28 358
Wijziging van de Bestrijdingsmiddelenwet 1962 (verbetering van de handhaving en bepalingen inzake uitbreidingstoelatingen)

nr. 17
BRIEF VAN DE STAATSSECRETARIS VAN VOLKSHUISVESTING, RUIMTELIJKE ORDENING EN MILIEUBEHEER

Aan de Voorzitter van de Tweede Kamer der Staten-Generaal

Den Haag, 17 december 2004

Hierbij ontvangt u een afschrift van de brief1 zoals deze heden is verzonden aan de Vereniging Nederlandse Scheepsbouw Industrie (VNSI). Deze brief geeft het resultaat weer van mijn invulling aan de uitvoering van de motie Mastwijk c.s. (28 358, nr. 13) en mijn toezegging uit het Algemeen Overleg van 7 oktober jl. om bij te dragen aan een adequaat pakket aan aangroeiwerende verven voor de scheepswerven.

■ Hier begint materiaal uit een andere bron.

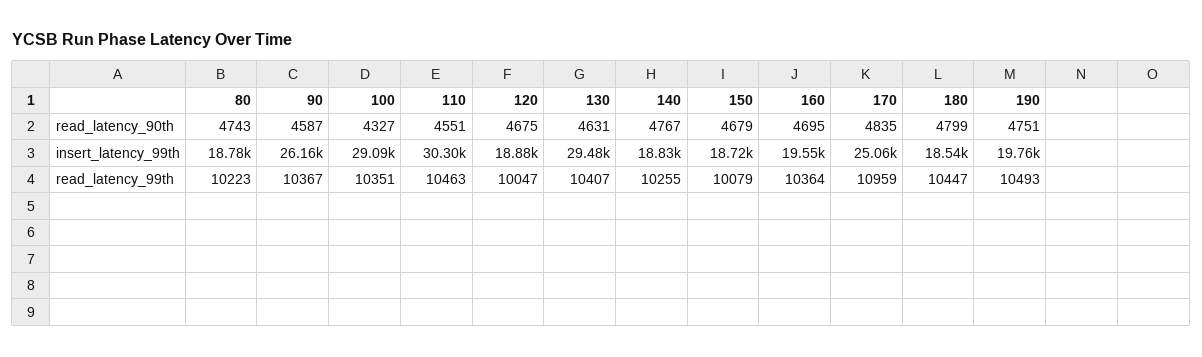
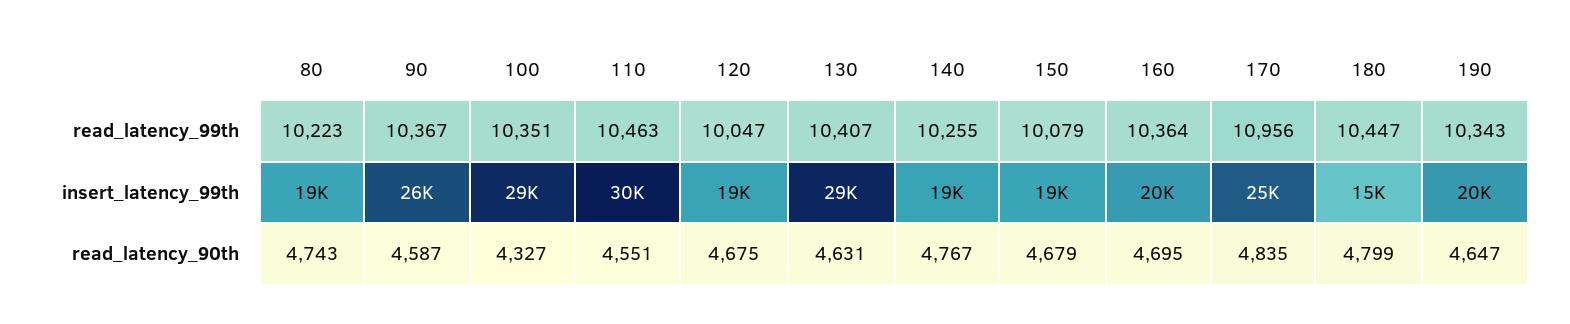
  {
    "80": {
      "read_latency_90th": 4743,
      "insert_latency_99th": 18780,
      "read_latency_99th": 10223
    },
    "90": {
      "read_latency_90th": 4587,
      "insert_latency_99th": 26160,
      "read_latency_99th": 10367
    },
    "100": {
      "read_latency_90th": 4327,
      "insert_latency_99th": 29090,
      "read_latency_99th": 10351
    },
    "110": {
      "read_latency_90th": 4551,
      "insert_latency_99th": 30300,
      "read_latency_99th": 10463
    },
    "120": {
      "read_latency_90th": 4675,
      "insert_latency_99th": 18880,
      "read_latency_99th": 10047
    },
    "130": {
      "read_latency_90th": 4631,
      "insert_latency_99th": 29480,
      "read_latency_99th": 10407
    },
    "140": {
      "read_latency_90th": 4767,
      "insert_latency_99th": 18830,
      "read_latency_99th": 10255
    },
    "150": {
      "read_latency_90th": 4679,
      "insert_latency_99th": 18720,
      "read_latency_99th": 10079
    },
    "160": {
      "read_latency_90th": 4695,
      "insert_latency_99th": 19550,
      "read_latency_99th": 10364
    },
    "170": {
      "read_latency_90th": 4835,
      "insert_latency_99th": 25060,
-     "read_latency_99th": 10959
+     "read_latency_99th": 10956
    },
    "180": {
      "read_latency_90th": 4799,
-     "insert_latency_99th": 18540,
+     "insert_latency_99th": 15000,
      "read_latency_99th": 10447
    },
    "190": {
-     "read_latency_90th": 4751,
+     "read_latency_90th": 4647,
      "insert_latency_99th": 19760,
-     "read_latency_99th": 10493
+     "read_latency_99th": 10343
    }
  }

De vorig jaar getroffen voorziening wordt verlengd omdat gebleken is dat voor een adequate beoordeling van een groot deel van de middelen een tweede fase noodzakelijk is. Door het voortzetten van deze voorziening kunnen, naast twee inmiddels formeel toegelaten aangroeiwerende verven, 14 zogenaamde «nieuwe generatie» aangroeiwerende verven worden toegepast totdat de volledige beoordeling is afgerond. Voor de Nederlandse scheepswerven betekent dit dat er op dit punt sprake blijft van een gelijkwaardige positie ten opzichte van de buitenlandse concurrentie.

De Staatssecretaris van Volkshuisvesing, Ruimtelijke Ordening en Milieubeheer,

P. L. B. A. van Geel


XNoot
1

Ter inzage gelegd bij het Centraal Informatiepunt Tweede Kamer.